The image shows an AI generating a medical examination report—yes, it's generating a 'future' medical examination report.
In the health management industry, how to provide earlier risk warnings for people's health conditions is a critical issue. Given the immense capabilities of generative AI, what if we had AI generate future medical examination reports directly?
Indeed, AI can do just that. The future health assessment results it produces demand serious attention.
It's not limited to human medical reports—AI can also generate complex "health check" reports for hydropower units.
We can observe that AI provides specific timestamps down to the minute for operational status, alerting about potential high-temperature failures.
It prompts experienced technicians to conduct inspections and adjust monitoring and operational strategies accordingly.
These cases originate from some industrial applications by the AI company 4Paradigm. These industry-specific large models are built on a platform called Prophet AIOS, which covers the development, management, and application of various AI models. This platform has now evolved to version 5.0. AI Generates Everything, Everything AI is Generation
Observant readers must have noticed that these remarkable cases share a common characteristic:
In essence, they are all about 'Predict the next X'. This X is not just the 'language' processed by large language models like ChatGPT, but rather a broader and richer array of multimodal data across various industries.
To some extent, ChatGPT has demonstrated that pre-training with massive amounts of data and using the 'Predict the next token' approach can indeed produce intelligence. Sora, on the other hand, proves that this 'Predict the next X' method should not be limited to text data represented by tokens.
The emergence of both ChatGPT and Sora has validated the correctness of the 'Predict the next X' approach. Therefore, the direction to further expand the imagination space and unleash the value of large models is to continuously extend the representation of the unknown variable X in 'Predict the next X'.

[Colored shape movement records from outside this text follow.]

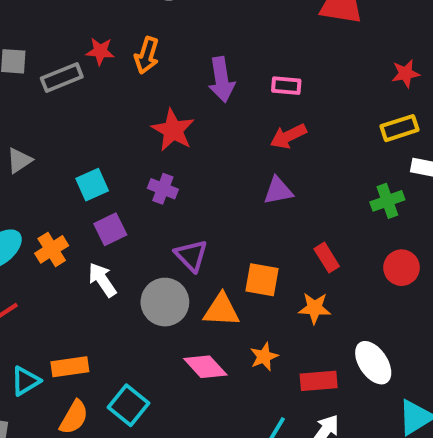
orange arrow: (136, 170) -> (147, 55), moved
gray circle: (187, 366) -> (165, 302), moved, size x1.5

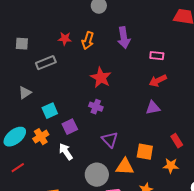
gray rectangle: (62, 78) -> (46, 63), moved
purple arrow: (222, 80) -> (124, 38), moved
cyan square: (92, 185) -> (50, 111), moved
gray circle: (165, 302) -> (97, 175), moved

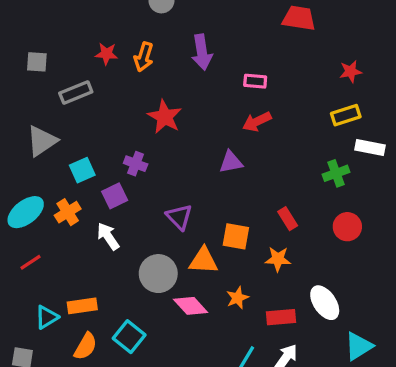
gray triangle: (25, 93) -> (42, 141), size x1.5
purple cross: (96, 107) -> (136, 164), moved
purple triangle: (153, 108) -> (231, 162), moved

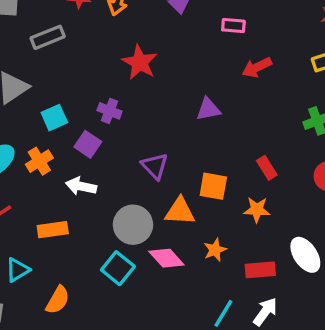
red arrow: (257, 122) -> (257, 67), moved
purple square: (115, 196) -> (88, 144), turned -30
white arrow: (108, 236) -> (81, 186), turned -44
orange rectangle: (82, 306) -> (53, 230), moved
cyan square: (129, 337) -> (118, 268), moved

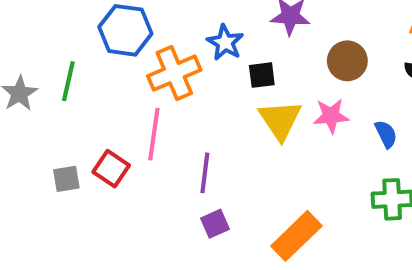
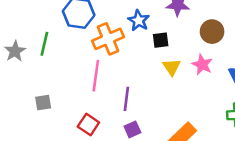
pink star: (331, 116) -> (202, 65), turned 30
yellow triangle: (280, 120) -> (172, 67), size x0.7
red square: (111, 169) -> (88, 125), moved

This X could be medical examination reports, hydrological data, monitoring values, or emergency plans. These industry-specific large models require a vast amount of industry-specific data and deep domain knowledge to ultimately generate the X for a particular industry.
For example, consider this sound effect large model developed by professionals in a vertical industry.

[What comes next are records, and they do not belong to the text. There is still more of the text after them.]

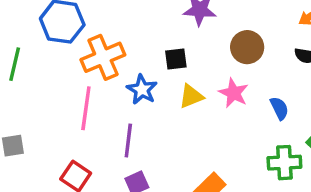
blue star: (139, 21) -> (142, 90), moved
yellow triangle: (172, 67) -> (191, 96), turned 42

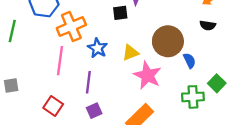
brown circle: (247, 47) -> (168, 41), moved, size x1.4
black square: (176, 59) -> (120, 13), moved
pink star: (234, 93) -> (147, 75), moved, size x1.4

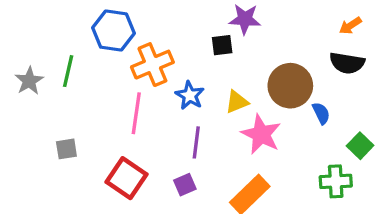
black semicircle: (208, 25) -> (347, 63), size x1.5
purple line: (88, 82) -> (196, 142), moved
green cross: (193, 97) -> (336, 181), moved
red square: (53, 106) -> (126, 178), size x1.4

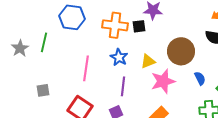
orange cross: (152, 65) -> (115, 25), moved, turned 30
blue semicircle: (321, 113) -> (200, 78), moved
pink star: (261, 134) -> (163, 81), turned 30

When designing the optimal sound experience for a concert hall, you simply need this industry-specific large model to generate sound solutions under different scenarios, provide specific data, and present it with intuitive visualizations.
This kind of sound experience generation cannot be achieved by predicting the next word. However, after training an industry-specific large model with a vast amount of proprietary formats and special data from the sound industry, it can be generated in this way. To develop such models, a crucial prerequisite is clearly to place the initiative in the hands of professionals across various industries, allowing specialized knowledge and data to play their roles.

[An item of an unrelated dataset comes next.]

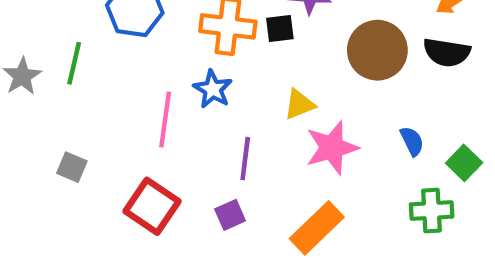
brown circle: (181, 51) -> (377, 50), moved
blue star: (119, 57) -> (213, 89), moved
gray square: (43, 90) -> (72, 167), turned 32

What they may need is not a traditional large language model, nor one fine-tuned with industry data, but rather a foundational large model genuinely trained on diverse forms of data from their own industry.
Fourth Paradigm's AIOS 5.0 can accept various types of "X" and then build corresponding vertical industry-specific large models based on these X. As they put it—"You reap what you sow." A language model can't solve math problems.
In fact, this approach is increasingly being adopted by major companies. Even OpenAI doesn't believe there will ultimately be a one-size-fits-all large model to solve all problems. OpenAI's COO recently stated at a forum, "You certainly don't need a single model to solve everything. People should dynamically call different models based on specific use cases to better allocate intelligent resources."
So, don't be limited by ChatGPT and Sora. The "X" in "Predict the next X" should have far more possibilities. And these possibilities will only sprout and grow from within various industries. When they connect, AGI may arrive even sooner.